The boy, who doesn't look older than 11 or 12, has allegedly just executed two men said to have confessed to spying for Russia, the voiceover saying their bodies "lay humiliated" at the feet of the young jihadist.
Their fate could not be independently confirmed.
When asked in another video what he wanted to do in the future, the boy said: "I will be the one who slaughters you, O kuffar (unbelievers). I will be a mujahed (holy warrior)."
The video is one of many examples of propaganda aimed at spreading IS's beliefs to a younger generation to aid recruitment and to perpetuate the "caliphate" the group has declared in areas it holds in Iraq and Syria.
Charles Lister, a visiting fellow at the Brookings Doha Center, said that over the past six months IS media materials "have steadily escalated the level of violence involving and being carried out by children, with this video being the most extreme level reached so far".
One of the IS videos shows young boys undergoing classroom instruction in religion and Arabic, then firearms practice and physical training.
The jihadist group makes its aim clear.
"They are the next generation," a narrator says as one camouflage-clad boy quickly assembles a Kalashnikov assault rifle while others look on.

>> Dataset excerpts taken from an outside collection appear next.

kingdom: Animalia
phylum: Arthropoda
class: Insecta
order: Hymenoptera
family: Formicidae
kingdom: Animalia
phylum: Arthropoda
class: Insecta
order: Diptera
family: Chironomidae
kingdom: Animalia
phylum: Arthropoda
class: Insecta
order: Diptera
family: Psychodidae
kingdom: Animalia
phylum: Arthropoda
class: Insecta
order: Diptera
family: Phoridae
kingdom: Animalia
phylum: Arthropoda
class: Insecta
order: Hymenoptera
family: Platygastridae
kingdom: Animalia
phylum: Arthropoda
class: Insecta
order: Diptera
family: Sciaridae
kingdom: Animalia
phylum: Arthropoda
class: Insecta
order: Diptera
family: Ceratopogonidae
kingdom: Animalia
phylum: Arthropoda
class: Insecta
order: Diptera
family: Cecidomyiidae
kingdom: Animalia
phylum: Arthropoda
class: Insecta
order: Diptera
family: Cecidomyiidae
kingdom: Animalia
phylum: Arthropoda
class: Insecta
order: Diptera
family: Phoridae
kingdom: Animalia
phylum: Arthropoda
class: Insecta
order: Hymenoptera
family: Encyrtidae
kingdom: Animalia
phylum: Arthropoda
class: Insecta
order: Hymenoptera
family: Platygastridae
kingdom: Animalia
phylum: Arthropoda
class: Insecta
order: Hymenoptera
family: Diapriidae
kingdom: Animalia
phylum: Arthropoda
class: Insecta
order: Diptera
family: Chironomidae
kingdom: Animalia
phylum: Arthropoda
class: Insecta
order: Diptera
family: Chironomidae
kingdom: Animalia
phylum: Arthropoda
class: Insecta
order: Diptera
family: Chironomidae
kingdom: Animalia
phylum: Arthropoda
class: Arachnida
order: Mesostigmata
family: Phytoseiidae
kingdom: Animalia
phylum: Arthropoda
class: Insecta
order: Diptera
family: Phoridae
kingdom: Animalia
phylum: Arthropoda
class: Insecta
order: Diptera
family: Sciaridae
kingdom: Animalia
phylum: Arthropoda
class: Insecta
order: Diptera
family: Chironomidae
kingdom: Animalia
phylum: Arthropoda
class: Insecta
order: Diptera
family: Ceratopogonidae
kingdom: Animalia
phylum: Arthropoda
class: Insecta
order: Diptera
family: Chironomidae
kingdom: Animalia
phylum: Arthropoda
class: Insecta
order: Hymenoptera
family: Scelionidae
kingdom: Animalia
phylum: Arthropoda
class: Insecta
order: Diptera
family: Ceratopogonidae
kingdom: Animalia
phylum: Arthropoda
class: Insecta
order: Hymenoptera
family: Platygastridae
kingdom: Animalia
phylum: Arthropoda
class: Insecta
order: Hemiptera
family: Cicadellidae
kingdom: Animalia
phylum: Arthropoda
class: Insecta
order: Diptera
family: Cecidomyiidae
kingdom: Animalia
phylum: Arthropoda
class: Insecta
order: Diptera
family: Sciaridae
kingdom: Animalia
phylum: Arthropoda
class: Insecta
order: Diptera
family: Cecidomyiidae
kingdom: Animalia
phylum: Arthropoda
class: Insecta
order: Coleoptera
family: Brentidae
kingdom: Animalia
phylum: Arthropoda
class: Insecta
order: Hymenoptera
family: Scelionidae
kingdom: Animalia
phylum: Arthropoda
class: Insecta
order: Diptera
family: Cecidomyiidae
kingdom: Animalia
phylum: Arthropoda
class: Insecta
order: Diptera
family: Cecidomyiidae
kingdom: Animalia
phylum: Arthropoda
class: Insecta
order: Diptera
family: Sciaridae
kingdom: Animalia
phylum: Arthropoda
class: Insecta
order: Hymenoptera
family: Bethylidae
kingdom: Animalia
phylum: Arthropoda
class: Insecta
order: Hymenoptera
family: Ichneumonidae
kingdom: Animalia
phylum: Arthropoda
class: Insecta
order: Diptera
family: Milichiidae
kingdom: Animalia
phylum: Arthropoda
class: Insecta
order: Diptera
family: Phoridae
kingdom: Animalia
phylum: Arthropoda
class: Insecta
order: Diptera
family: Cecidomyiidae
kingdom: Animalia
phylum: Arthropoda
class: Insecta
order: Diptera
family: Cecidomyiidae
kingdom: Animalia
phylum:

The boy, who calls himself Abdullah and says he is from Kazakhstan, is the same one who "executed" the two alleged spies.
Jeffrey Bates, the spokesman for the UN children's agency UNICEF in Iraq, said ideological indoctrination or participation in violence is incredibly damaging psychologically to the children who undergo it, and poses a major problem for the country.
"We have examples from around the world for decades of the impact this has on children, and it's devastating," Bates said.
"The scope of the problem in Iraq -- you cannot overestimate it. We're looking at... thousands and thousands of children" who will need help.
IS photos said to be from the jihadist stronghold of Raqa in Syria also show young girls wearing Muslim headscarves holding toy assault rifles.